What amazes me most about the pattern is not so much the forecast temperatures, but the uncanny similarities in the weather patterns over North America seen in both the heart of winter and heart of summer. All of the same features (refer to the map at the top of this post)  apparent in January are on the map in mid-July: low pressure over the Aleutians (blue shading), a large hot ridge (yellow and red shading) over the western U.S., the huge cold low or vortex over the Great Lakes (blue and green shading), and then the ridge over northeast Canada (yellow and red shading).

It’s not at all clear what this means or what, if anything, it portends.  Weather patterns cycling through a certain circulation regime can repeat (and we’ve seen this pattern multiple times since November-December), but with El Nino forecast to develop, the global configuration of weather systems is likely to change.
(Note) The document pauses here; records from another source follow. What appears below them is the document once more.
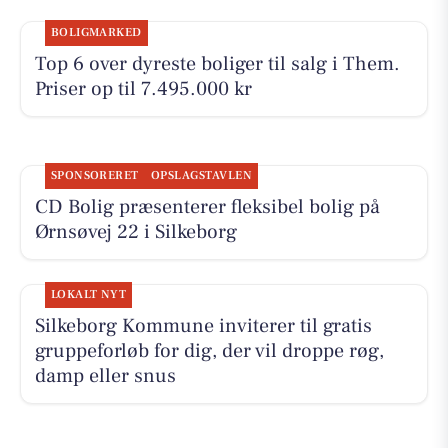
BOLIGMARKED
Top 6 over dyreste boliger til salg i Them.
Priser op til 7.495.000 kr
SPONSORERET
OPSLAGSTAVLEN
CD Bolig præsenterer fleksibel bolig på
Ørnsøvej 22 i Silkeborg
LOKALT NYT
Silkeborg Kommune inviterer til gratis
gruppeforløb for dig, der vil droppe røg,
damp eller snus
So the question is: just how profound of an adverse impact on Q3 GDP (because remember: weather anomalies are never additive to GDP; only wars can do that in a Keynesian world) will the second, summertime coming of polar vortex have on the US economy? Judging by the laughable farce that the economic profession has devolved to, desperately seeking to "explain away" any deviation from a priced to perfection growth rate, if only that of the Fed's balance sheet, not to mention why its forecasts are always wrong we are likely to find out very soon.